Chape de plomb sur le marché porcin européen

17 novembre 2022 - Yanne Boloh

Porc Armor a organisé un voyage pour dix éleveurs et deux techniciens lors du récent salon EuroTier de Hanovre (Allemagne). Une bonne occasion de se renseigner sur la situation des éleveurs porcins hors de France en sus des innovations à explorer.

Le groupe d'éleveurs Porc Armor accueillis sur le stand Hypor ©YanneBoloh

À l’occasion du salon EuroTier, le plus grand dans l’UE consacré aux productions animales, si l’innovation était bien présente, les incertitudes aussi. Durant sa visite, un groupe de 10 éleveurs du groupement Porc Armor venu avec deux techniciens de toute la zone du groupement (Normandie, Bretagne, Pays-de-la-Loire), a fait aussi le point sur la situation actuelle et prévue sur les principaux marchés européens. « Peter Heinrichs d’Hypor estime que le cheptel porcin allemand a perdu 25 % en deux ans et demi, passant de 1,3 millions de truies à 1 million », rapporte ainsi Christophe Guivarch, technicien bâtiment Porc Armor.

Durcissement de la réglementation bien-être en Allemagne

Les abattages allemands sont déjà passés en 6 ans de 1 million de porc hebdomadaire à 700 000 actuellement. Cette contraction résulte de facteurs déjà bien connus comme la pyramide des âges avec un renouvellement très partiel des chefs d’exploitation, mais aussi du durcissement de la réglementation comme les cases liberté en maternité d’ici 2030 et la fin de la contention des truies en verraterie d’ici 2028. « Ce ne sont pas des directives européennes, les conditions qui s’imposent aux éleveurs allemands sont plus dures que chez nous puisqu’en France, le dernier texte sur la non contention des truies gestantes, qui traduit le cadre européen de 2001, remonte à 2003 », rappelle Christophe Guivarch.
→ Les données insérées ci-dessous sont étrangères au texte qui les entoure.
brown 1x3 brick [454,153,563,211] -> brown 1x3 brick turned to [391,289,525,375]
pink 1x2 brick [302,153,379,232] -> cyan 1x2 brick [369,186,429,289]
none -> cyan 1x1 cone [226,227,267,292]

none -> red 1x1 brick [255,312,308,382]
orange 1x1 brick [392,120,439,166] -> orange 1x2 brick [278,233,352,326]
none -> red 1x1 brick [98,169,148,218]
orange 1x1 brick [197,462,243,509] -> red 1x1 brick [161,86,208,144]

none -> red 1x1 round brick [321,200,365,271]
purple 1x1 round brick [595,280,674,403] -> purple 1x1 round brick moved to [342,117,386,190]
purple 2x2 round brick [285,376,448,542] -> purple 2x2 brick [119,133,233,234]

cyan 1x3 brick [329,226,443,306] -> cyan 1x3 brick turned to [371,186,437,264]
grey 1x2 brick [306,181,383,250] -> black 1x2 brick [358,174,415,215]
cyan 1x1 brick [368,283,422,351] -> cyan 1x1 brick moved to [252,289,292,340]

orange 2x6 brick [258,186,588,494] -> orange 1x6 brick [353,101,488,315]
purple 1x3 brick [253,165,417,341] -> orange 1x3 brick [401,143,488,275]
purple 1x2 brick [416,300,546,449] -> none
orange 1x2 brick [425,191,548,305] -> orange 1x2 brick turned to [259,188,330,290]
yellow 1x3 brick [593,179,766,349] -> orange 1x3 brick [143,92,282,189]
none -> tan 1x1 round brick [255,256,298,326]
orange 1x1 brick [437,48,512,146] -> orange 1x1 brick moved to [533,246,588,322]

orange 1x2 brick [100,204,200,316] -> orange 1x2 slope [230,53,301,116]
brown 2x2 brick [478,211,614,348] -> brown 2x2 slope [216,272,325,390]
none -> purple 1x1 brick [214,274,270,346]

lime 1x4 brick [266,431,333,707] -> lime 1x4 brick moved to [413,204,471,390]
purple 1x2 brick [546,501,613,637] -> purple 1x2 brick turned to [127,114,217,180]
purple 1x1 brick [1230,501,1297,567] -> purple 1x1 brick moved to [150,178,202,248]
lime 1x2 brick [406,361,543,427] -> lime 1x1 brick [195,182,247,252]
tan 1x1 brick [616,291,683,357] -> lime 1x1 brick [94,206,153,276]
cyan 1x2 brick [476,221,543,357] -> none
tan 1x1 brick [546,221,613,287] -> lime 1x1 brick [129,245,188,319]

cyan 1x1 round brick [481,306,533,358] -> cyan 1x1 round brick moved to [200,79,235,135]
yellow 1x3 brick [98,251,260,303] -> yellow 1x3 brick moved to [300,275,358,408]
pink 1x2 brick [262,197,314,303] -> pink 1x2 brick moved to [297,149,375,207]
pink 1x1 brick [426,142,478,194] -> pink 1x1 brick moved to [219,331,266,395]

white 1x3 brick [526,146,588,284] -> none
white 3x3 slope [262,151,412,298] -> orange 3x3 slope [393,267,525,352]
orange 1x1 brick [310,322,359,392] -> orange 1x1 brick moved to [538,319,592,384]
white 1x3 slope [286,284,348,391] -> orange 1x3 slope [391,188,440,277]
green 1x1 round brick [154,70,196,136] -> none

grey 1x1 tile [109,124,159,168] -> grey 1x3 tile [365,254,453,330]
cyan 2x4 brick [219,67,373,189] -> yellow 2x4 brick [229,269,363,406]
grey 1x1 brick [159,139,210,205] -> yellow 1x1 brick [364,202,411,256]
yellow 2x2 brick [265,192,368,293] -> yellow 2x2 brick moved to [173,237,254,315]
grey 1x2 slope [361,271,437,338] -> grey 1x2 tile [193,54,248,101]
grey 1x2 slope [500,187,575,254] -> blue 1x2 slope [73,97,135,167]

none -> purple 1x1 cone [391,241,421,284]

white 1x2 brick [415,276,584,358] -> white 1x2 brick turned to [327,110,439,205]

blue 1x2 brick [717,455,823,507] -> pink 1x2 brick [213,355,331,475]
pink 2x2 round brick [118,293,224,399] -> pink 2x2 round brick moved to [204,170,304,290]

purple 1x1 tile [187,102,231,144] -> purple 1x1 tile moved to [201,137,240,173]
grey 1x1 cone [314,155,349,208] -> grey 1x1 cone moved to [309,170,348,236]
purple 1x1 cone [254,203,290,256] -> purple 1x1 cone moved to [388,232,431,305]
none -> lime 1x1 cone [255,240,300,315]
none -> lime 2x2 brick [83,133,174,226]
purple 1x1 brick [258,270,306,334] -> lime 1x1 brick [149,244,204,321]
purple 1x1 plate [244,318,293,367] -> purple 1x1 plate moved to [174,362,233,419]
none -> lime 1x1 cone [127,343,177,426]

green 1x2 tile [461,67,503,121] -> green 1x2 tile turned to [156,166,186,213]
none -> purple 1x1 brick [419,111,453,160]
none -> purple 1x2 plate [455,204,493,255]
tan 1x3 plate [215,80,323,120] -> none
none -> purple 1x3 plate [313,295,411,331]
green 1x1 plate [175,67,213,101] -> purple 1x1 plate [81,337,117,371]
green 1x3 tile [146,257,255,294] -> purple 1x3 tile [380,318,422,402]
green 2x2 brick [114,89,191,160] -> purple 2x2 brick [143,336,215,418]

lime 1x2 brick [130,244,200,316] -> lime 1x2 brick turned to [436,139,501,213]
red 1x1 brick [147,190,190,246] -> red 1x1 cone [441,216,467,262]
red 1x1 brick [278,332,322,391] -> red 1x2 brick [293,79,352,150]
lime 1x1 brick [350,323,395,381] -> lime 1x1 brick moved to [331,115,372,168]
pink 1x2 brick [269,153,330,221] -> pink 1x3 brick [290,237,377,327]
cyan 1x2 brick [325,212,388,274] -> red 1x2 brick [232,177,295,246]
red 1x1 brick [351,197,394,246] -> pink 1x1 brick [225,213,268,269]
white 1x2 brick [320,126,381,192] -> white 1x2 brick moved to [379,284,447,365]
Selon ses informations, un éleveur germanique qui choisirait d’appliquer le cadre de la loi par anticipation en construisant une maternité neuve pour 180 truies devrait investir 1,5 M € mais bénéficierait d’une aide de 500 000 €.

Une chute chez tous les gros pays producteurs

La politique agricole est également très encadrée aux Pays-Bas avec un plan de réduction de 30 % de l’impact carbone des élevages d’ici 2030. Le cheptel de truies devrait donc s’y contracter aussi, probablement de 20 %, passant de 750 000 à 600 000 truies avant cette échéance.

Le Danemark, traditionnellement la locomotive de naissage de l’UE, ralentit après avoir perdu 10 % de ses truies en deux ans pour atteindre 900 000 actuellement, principalement sous l’effet de l’érosion naturelle des éleveurs, le contexte économique n’incitant pas les jeunes à s’installer.

La pente est encore plus forte en Belgique qui a déjà perdu plus de 30 % (voire 35 %), puisqu’il ne lui reste désormais qu’aux environs de 300 000 truies. Enfin, l’Espagne fait face à des défis de deux ordres : d’une part l’augmentation très forte des cours des céréales alors qu’elle est très dépendante de ses importations, et d’autre part l’aspect sanitaire avec la rosalia, un virus de la famille SRDP qui frappe fort dans les maternités ibériques. Sur les trois derniers mois, le volume d’abattage s’est ainsi fortement contracté même si sa croissance exponentielle ces dix dernières années n’est pas remise en cause par cette conjoncture.

« En synthèse, d’ici 5 à 7 ans, l’UE devrait perdre 25 millions de porcs c’est-à-dire l’équivalent de la production française », résume Christophe Guivarch.

De notre envoyée spéciale à Hanovre, Allemagne.